Moving Towards Best Practices: Recap of Teaching about S-E Synthesis with Case Studies workshop



Dr. Cynthia Wei, Dr. Michael Deaton, and the participants of the "Moving Towards Best Practices" workshop.

Through the short course, Teaching Socio-Environmental Synthesis with Case Studies, SESYNC has facilitated the adaption of the case study approach for teaching about difficult socio-environmental issues. The creation of a collection of freely-available case studies for teaching about socio-environmental (S-E) synthesis is a central aspect of this initiative. The collection now contains over 40 case studies authored by short course participants, and so far over 1000 students have experienced these cases. 

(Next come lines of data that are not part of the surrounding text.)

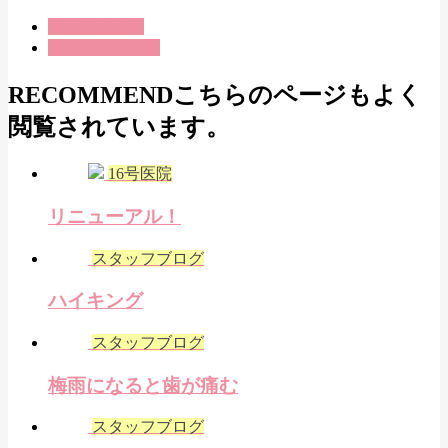
さがみ野医院
スタッフブログ
RECOMMEND
こちらのページもよく
閲覧されています。
16号医院
リニューアル！
スタッフブログ
ハイキング
スタッフブログ
梅雨になると歯が痛む
スタッフブログ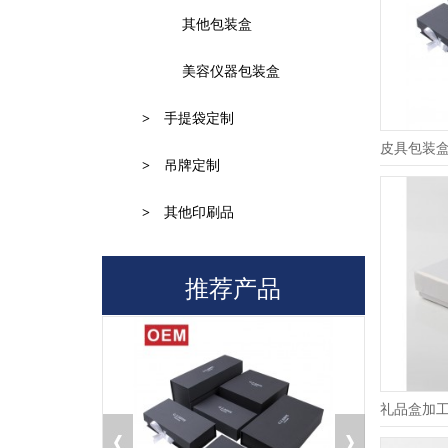
其他包装盒
美容仪器包装盒
>
手提袋定制
皮具包装
>
吊牌定制
Q
为什么数码打印和大机印刷颜色不
>
其他印刷品
A
数码打印是RGB三色喷墨，而大机印刷是
CMYK四色网点印刷
推荐产品
Q
为什么不同批次的包装纸品颜色不
A
印刷机器、纸张、油墨、显示器、机台师
傅、天气、放置时间的不同，印出来颜色不
礼品盒加
同（表面有覆膜的更不一...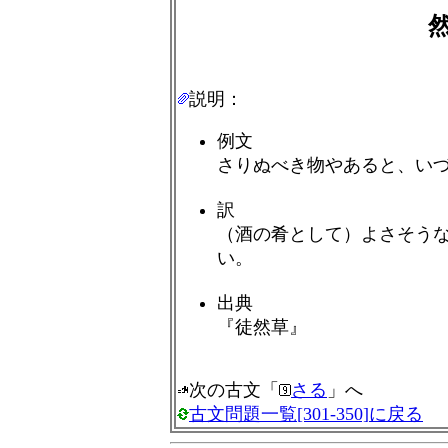
説明：
例文
さりぬべき物やあると、い
訳
（酒の肴として）よさそう
い。
出典
『徒然草』
次の古文「
さる
」へ
古文問題一覧[301-350]に戻る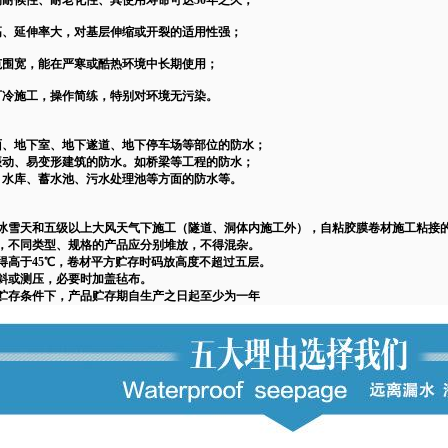
的耐候性、耐老化性、其使用寿命可达50年之久；
高、延伸率大，对基层伸缩或开裂的适用性强；
范围宽，能在严寒或酷热环境中长期使用；
可冷施工，操作简练，特别对环境无污染。
面、地下室、地下遂道、地下停车场等部位的防水；
振动、易变形建筑的防水。如桥梁等工程的防水；
、水库、蓄水池、污水处理池等方面的防水等。
冰雪天和五级以上大风天气下施工（隧道、洞体内施工外），自粘胶膜卷材施工粘接
，不同类型、规格的产品应分别堆放，不得混杂。
得高于
45℃，卷材平方贮存时码放高度不超过五层。
斜或测压，必要时加盖毡布。
贮存条件下，产品贮存期自生产之日起至少为一年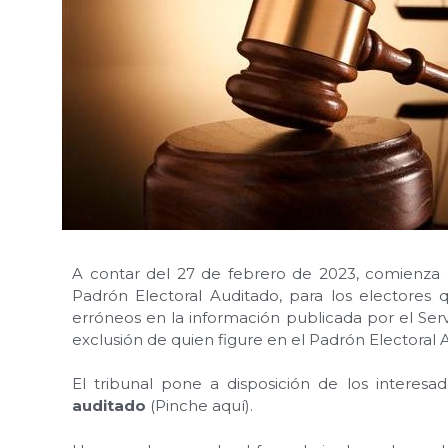
A contar del 27 de febrero de 2023, comienza
Padrón Electoral Auditado, para los electores 
erróneos en la información publicada por el Servi
exclusión de quien figure en el Padrón Electoral A
El tribunal pone a disposición de los intere
auditado
(Pinche aquí).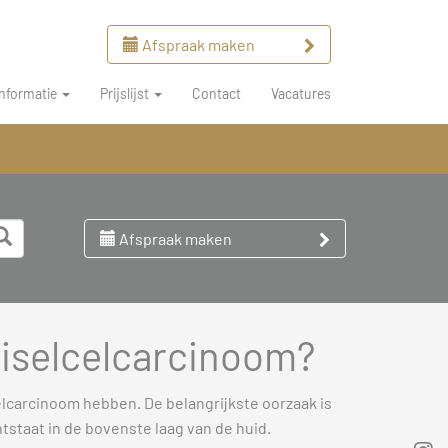
Afspraak maken
Informatie
Prijslijst
Contact
Vacatures
Afspraak maken
eiselcelcarcinoom?
celcarcinoom hebben. De belangrijkste oorzaak is
tstaat in de bovenste laag van de huid.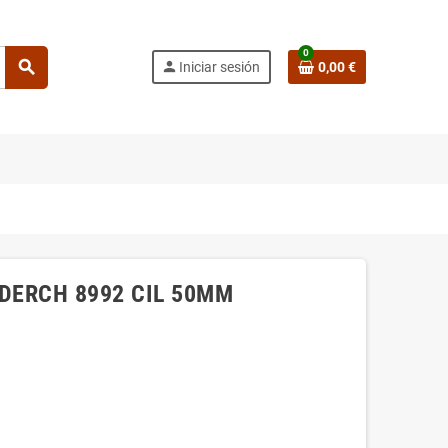
0
search
person
Iniciar sesión
0,00 €
 DERCH 8992 CIL 50MM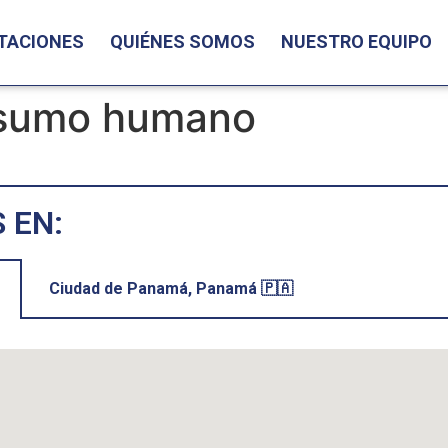
TACIONES
QUIÉNES SOMOS
NUESTRO EQUIPO
nsumo humano
 EN:
Ciudad de Panamá, Panamá 🇵🇦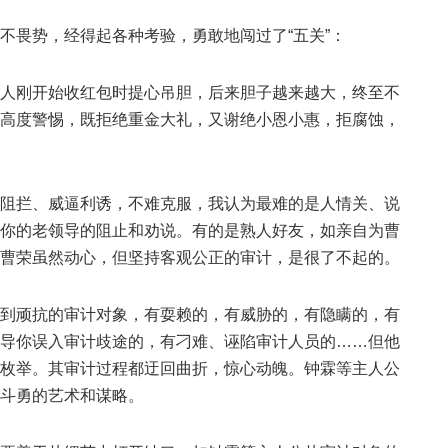
畏势，经得起各种考验，勇敢地闯过了“五关”：
刚开始收红包时提心吊胆，后来胆子越来越大，终至不
高度警惕，既拒绝重金大礼，又谢绝小恩小惠，拒腐蚀，
拦、威逼利诱，不难克服，我认为最难的是人情关、说
你的老领导的阻止和劝说。有的是熟人好友，如亲自为曹
曹荣虽然动心，但坚持客观公正的审计，是很了不起的。
顽抗的审计对象，有耍赖的，有威胁的，有隐瞒的，有
导你误入审计歧途的，有刁难、诬陷审计人员的……但他
枚举。其审计过程都迂回曲折，惊心动魄。钟霖等主人公
斗勇的艺术和谋略。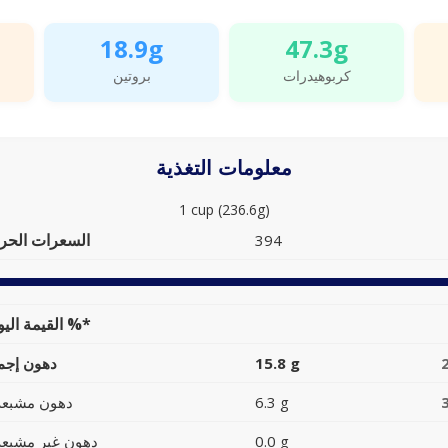
18.9g
47.3g
كربوهيدرات
بروتين
معلومات التغذية
1 cup (236.6g)
السعرات الحرا
394
القيمة اليومية %*
15.8 g
دهون إجما
6.3 g
دهون مشبعة
0.0 g
دهون غير مشبعة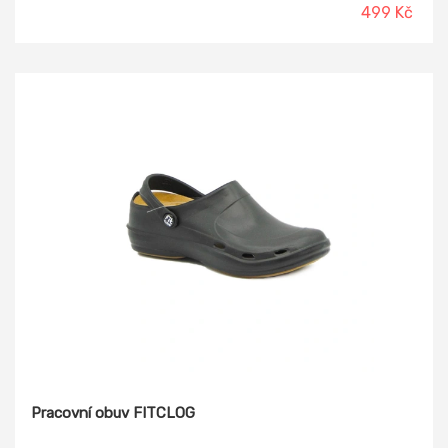
499 Kč
Pracovní obuv FITCLOG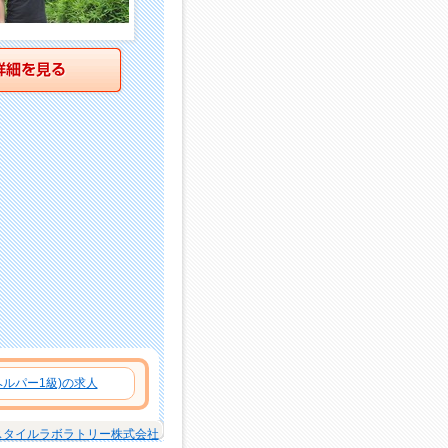
詳細を見る
ルパー1級)の求人
スタイルラボラトリー株式会社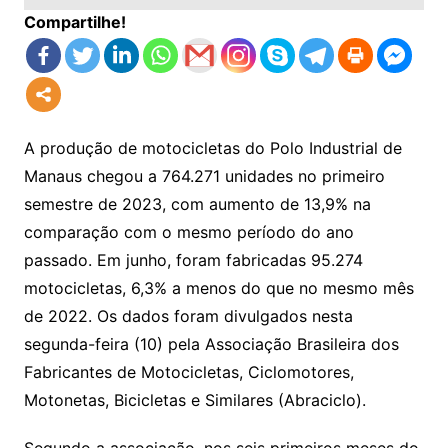
Compartilhe!
A produção de motocicletas do Polo Industrial de
Manaus chegou a 764.271 unidades no primeiro
semestre de 2023, com aumento de 13,9% na
comparação com o mesmo período do ano
passado. Em junho, foram fabricadas 95.274
motocicletas, 6,3% a menos do que no mesmo mês
de 2022. Os dados foram divulgados nesta
segunda-feira (10) pela Associação Brasileira dos
Fabricantes de Motocicletas, Ciclomotores,
Motonetas, Bicicletas e Similares (Abraciclo).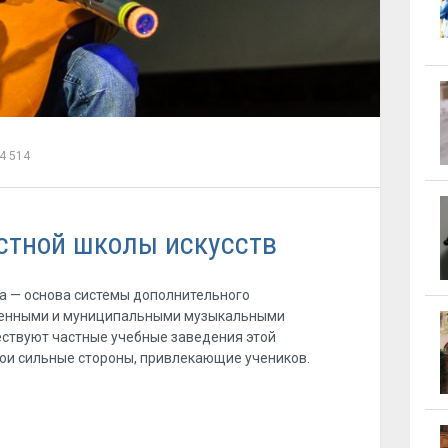
4 514
стной школы искусств
а — основа системы дополнительного
твенными и муниципальными музыкальными
ствуют частные учебные заведения этой
вои сильные стороны, привлекающие учеников.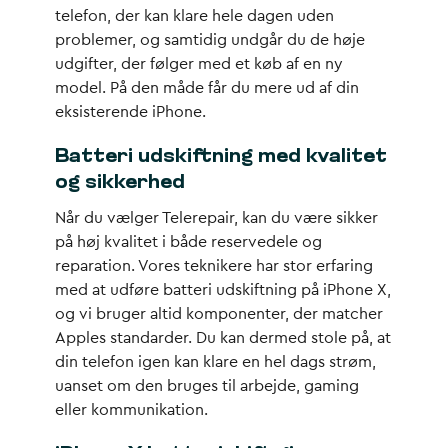
telefon, der kan klare hele dagen uden
problemer, og samtidig undgår du de høje
udgifter, der følger med et køb af en ny
model. På den måde får du mere ud af din
eksisterende iPhone.
Batteri udskiftning med kvalitet
og sikkerhed
Når du vælger Telerepair, kan du være sikker
på høj kvalitet i både reservedele og
reparation. Vores teknikere har stor erfaring
med at udføre batteri udskiftning på iPhone X,
og vi bruger altid komponenter, der matcher
Apples standarder. Du kan dermed stole på, at
din telefon igen kan klare en hel dags strøm,
uanset om den bruges til arbejde, gaming
eller kommunikation.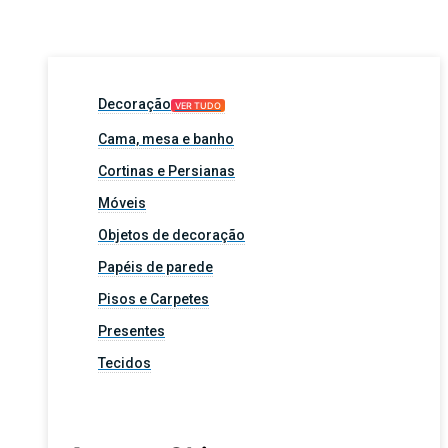
Decoração
VER TUDO
Cama, mesa e banho
Cortinas e Persianas
Móveis
Objetos de decoração
Papéis de parede
Pisos e Carpetes
Presentes
Tecidos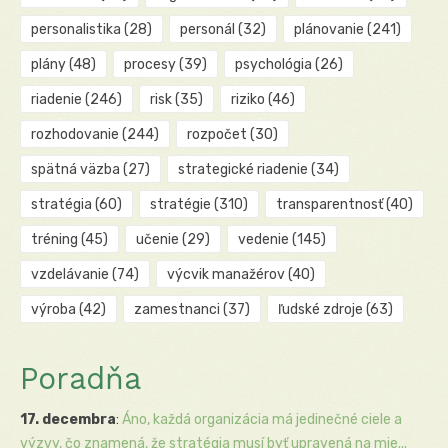
personalistika
(28)
personál
(32)
plánovanie
(241)
plány
(48)
procesy
(39)
psychológia
(26)
riadenie
(246)
risk
(35)
riziko
(46)
rozhodovanie
(244)
rozpočet
(30)
spätná väzba
(27)
strategické riadenie
(34)
stratégia
(60)
stratégie
(310)
transparentnosť
(40)
tréning
(45)
učenie
(29)
vedenie
(145)
vzdelávanie
(74)
výcvik manažérov
(40)
výroba
(42)
zamestnanci
(37)
ľudské zdroje
(63)
Poradňa
17. decembra
:
Áno, každá organizácia má jedinečné ciele a
výzvy, čo znamená, že stratégia musí byť upravená na mie...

Last week, SESYNC brought together a team of case study authors and past short course participants for a workshop to gather insights and best practices gained from instructors who designed and used S-E synthesis case studies. Dr. Cynthia Wei, SESYNC’s Asociate Director of Education, together with past short course participant Dr. Michael Deaton, professor in the Department of Integrated Studies and Technology at James Madison University, led the workshop at SESYNC June 21 through June 24, 2016. 

Workshop participants reexamined broader questions about teaching S-E synthesis, beginning with the essential question:  What are the knowledge and competencies students should learn? While this question has been examined before, the group articulated the basic structure for a taxonomy to organize and describe the broad suite of concepts and competencies required for understanding and conducting S-E synthesis. Such a taxonomy will be used to inform the design of instructional materials, courses, and curricula related to S-E synthesis, explained Wei. Workshop participants compiled best practices, including commonly used tools and methods in S-E synthesis case studies and approaches to address classroom challenges experienced by the participants. The group will share these insights on the SESYNC website and through written publications in the future. 

Participants also examined the SESYNC case study collection and offered advice on how to improve its quality, usability, and reach. Efforts are now underway to develop a system for peer review of the case studies and better ways for searching the SESYNC collection.

“While the three-day workshop was very productive, much work remains to be done,” said Wei. “Sustaining momentum following a workshop is always a challenge, but given the rising interest in the case study approach for teaching about complex socio-environmental issues, the conversations and work accomplished during this workshop are part of an ongoing dialogue.” For starters, Wei will share insights from this workshop in the next Teaching Socio-Environmental Synthesis with Case Studies short course in late July.